PROVIDED RECORDS:
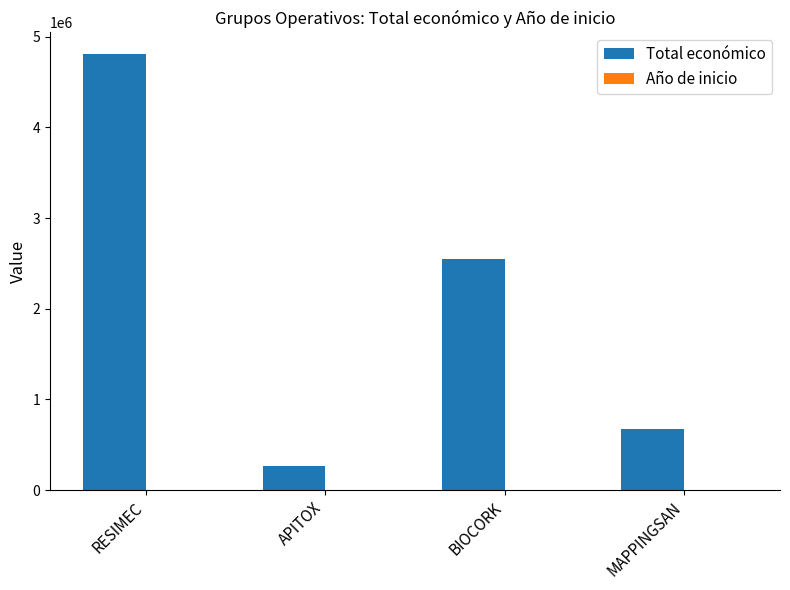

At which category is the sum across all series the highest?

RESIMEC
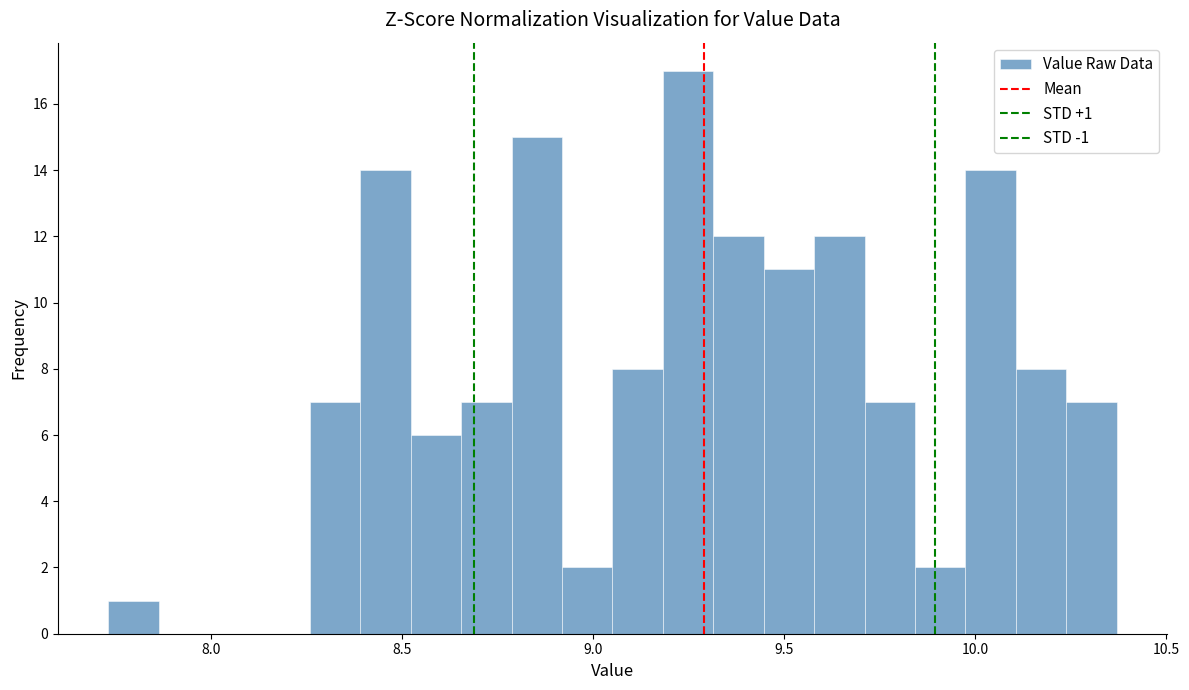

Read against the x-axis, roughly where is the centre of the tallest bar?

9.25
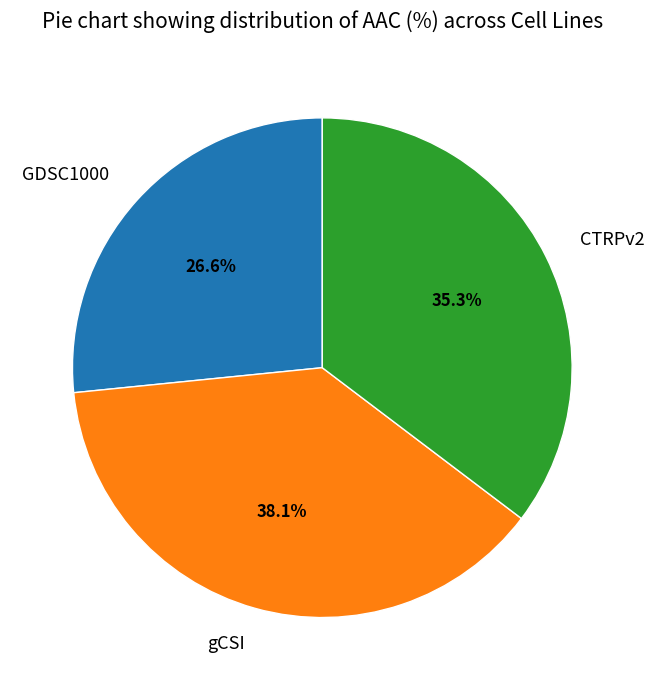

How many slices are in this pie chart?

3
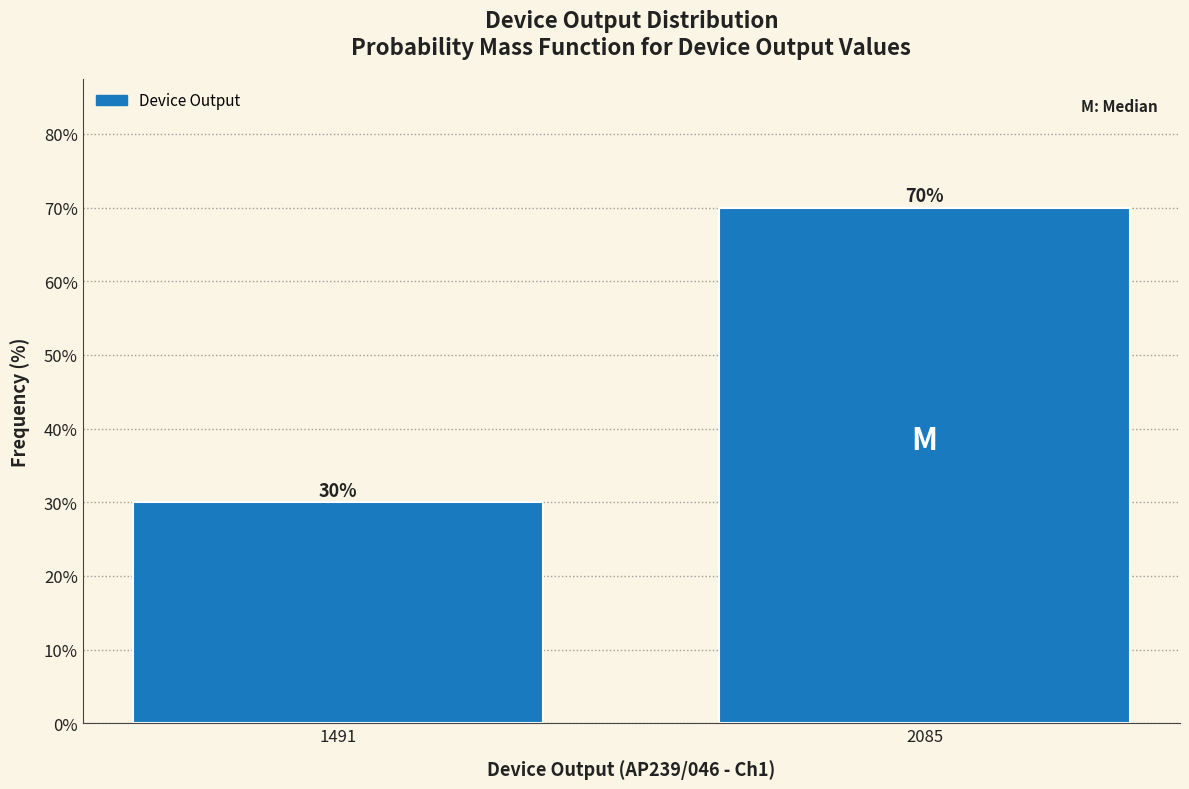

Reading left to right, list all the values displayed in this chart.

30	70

--

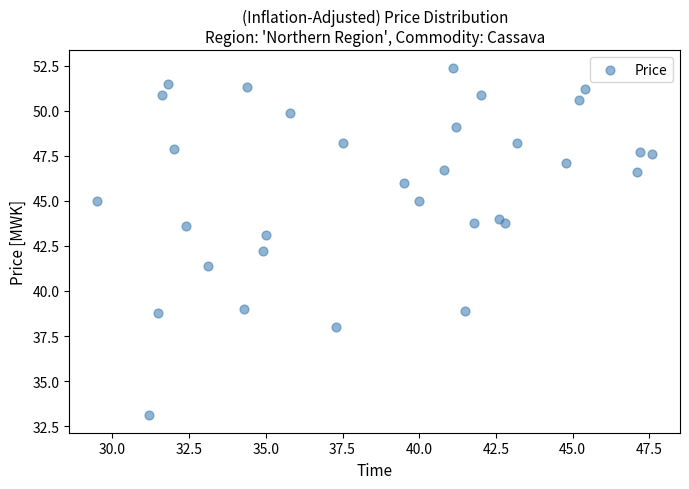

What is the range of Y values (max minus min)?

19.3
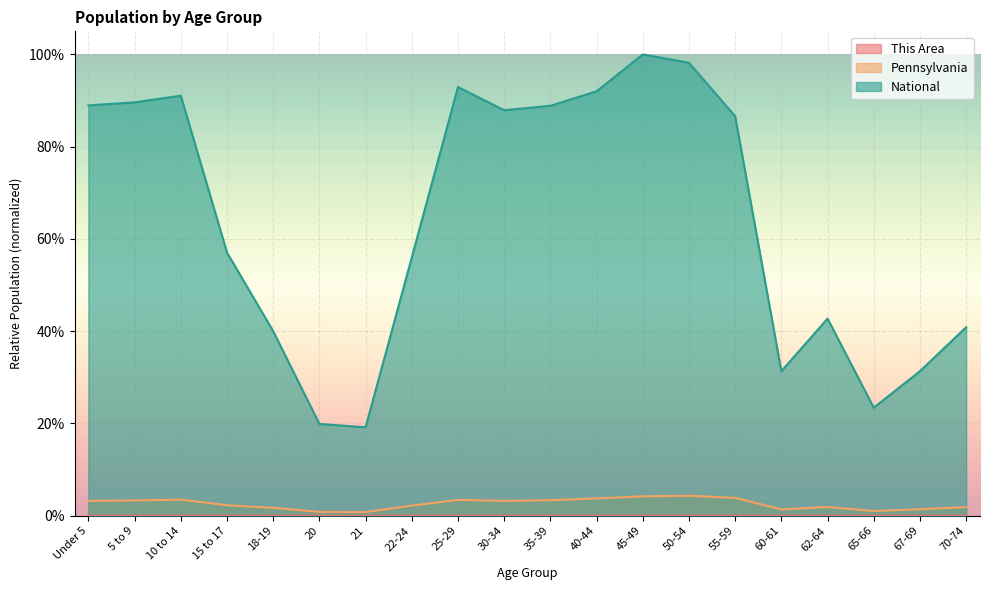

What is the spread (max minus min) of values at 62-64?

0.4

TASK TO CARRY OUT: Which lines above contain the word "What", with case counting? Copy each of those lines in full.

SOLUTION TO THIS TASK:
What is the range of Y values (max minus min)?
What is the spread (max minus min) of values at 62-64?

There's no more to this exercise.